Das zweite Leben – Trauma aus der Sicht einer Klientin
Jetzt – das Trauma ist aufgelöst
Ich bin in Westjütland. Eine Hummel schiebt sich mit dem Geräusch eines gut geölten Daimlermotors über die prall violettfarbenen Disteln. „Kiwitt, kiwitt!“, ist für mich zu hören. Die Stare fliegen in Formation dicht über den Wiesengrund und schwingen sich dann gegen das unendliche Blau des Himmels nach oben. Nahezu geräuschlos passiert das, so als hätte die Welt vor Staunen den Atem angehalten. Die Lerchen sind so verbreitet und gut gelaunt wie zu meiner Kindheit. Sie fordern auf, unbekümmert zu sein und es Ihnen gleich zu tun. Rauchschwalben fangen sich ihr Abendessen aus der Luft. Kühe grasen wiederkäuend auf der gegenüber liegenden Wiese. Das pralle Leben liegt wie ein lecker geschmiertes Butterbrot vor mir auf dem Teller. Ich beiße rein, ganz fest und bis mein Hunger gestillt ist.

Arbeitsmaterial —
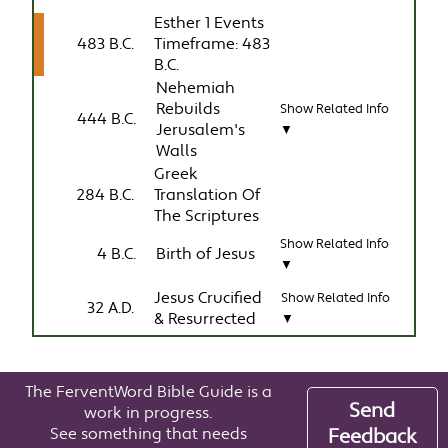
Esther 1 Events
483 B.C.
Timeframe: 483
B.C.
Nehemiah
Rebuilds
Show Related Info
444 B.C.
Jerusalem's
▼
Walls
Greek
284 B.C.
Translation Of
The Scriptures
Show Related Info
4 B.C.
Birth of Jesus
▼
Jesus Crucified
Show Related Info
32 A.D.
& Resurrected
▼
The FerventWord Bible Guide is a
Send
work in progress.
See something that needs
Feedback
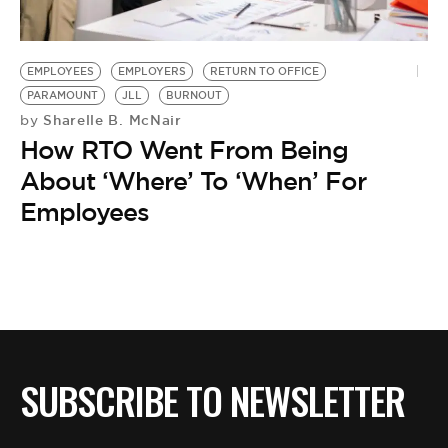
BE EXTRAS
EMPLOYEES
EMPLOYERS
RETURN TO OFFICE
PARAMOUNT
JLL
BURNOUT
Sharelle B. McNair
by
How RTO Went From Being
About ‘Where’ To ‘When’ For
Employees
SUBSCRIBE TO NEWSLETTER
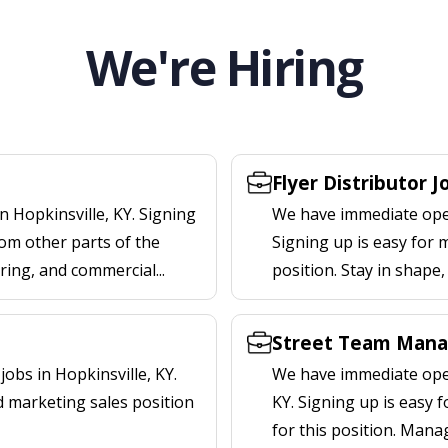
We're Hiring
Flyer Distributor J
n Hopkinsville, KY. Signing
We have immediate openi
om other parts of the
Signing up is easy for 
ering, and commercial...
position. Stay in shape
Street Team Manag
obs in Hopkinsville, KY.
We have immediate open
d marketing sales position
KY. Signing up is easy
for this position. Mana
--
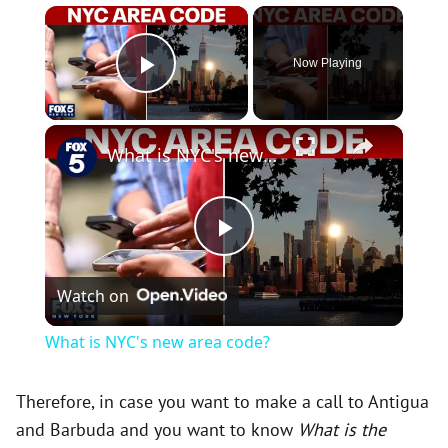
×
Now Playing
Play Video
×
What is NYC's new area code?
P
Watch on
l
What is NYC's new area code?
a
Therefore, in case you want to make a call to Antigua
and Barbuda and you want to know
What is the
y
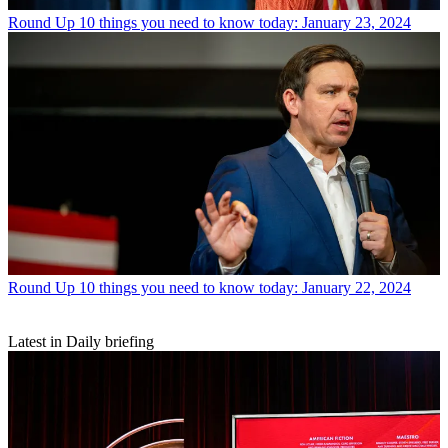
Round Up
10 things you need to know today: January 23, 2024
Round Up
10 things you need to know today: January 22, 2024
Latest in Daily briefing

Aufgaben —
a) Wiederhole aus dem ausgewählten Text wortgetreu den Abschnitt, der mit den Worten „Das zweite Leben“ einsetzt und mit „Hunger gestillt ist.“ schließt.
b) Beantworte anhand des ausgewählten Textes folgende Fragen:
(i) In welcher Region spielt die geschilderte Szene?
(ii) Mit welchem Geräusch wird das Geräusch der Hummel verglichen?
(iii) Was fangen sich die Rauchschwalben aus der Luft?

Lösungen je Aufgabe —
a)
Das zweite Leben – Trauma aus der Sicht einer Klientin
Jetzt – das Trauma ist aufgelöst
Ich bin in Westjütland. Eine Hummel schiebt sich mit dem Geräusch eines gut geölten Daimlermotors über die prall violettfarbenen Disteln. „Kiwitt, kiwitt!“, ist für mich zu hören. Die Stare fliegen in Formation dicht über den Wiesengrund und schwingen sich dann gegen das unendliche Blau des Himmels nach oben. Nahezu geräuschlos passiert das, so als hätte die Welt vor Staunen den Atem angehalten. Die Lerchen sind so verbreitet und gut gelaunt wie zu meiner Kindheit. Sie fordern auf, unbekümmert zu sein und es Ihnen gleich zu tun. Rauchschwalben fangen sich ihr Abendessen aus der Luft. Kühe grasen wiederkäuend auf der gegenüber liegenden Wiese. Das pralle Leben liegt wie ein lecker geschmiertes Butterbrot vor mir auf dem Teller. Ich beiße rein, ganz fest und bis mein Hunger gestillt ist.

b)
(i) In Westjütland.
(ii) Mit dem Geräusch eines gut geölten Daimlermotors.
(iii) Ihr Abendessen.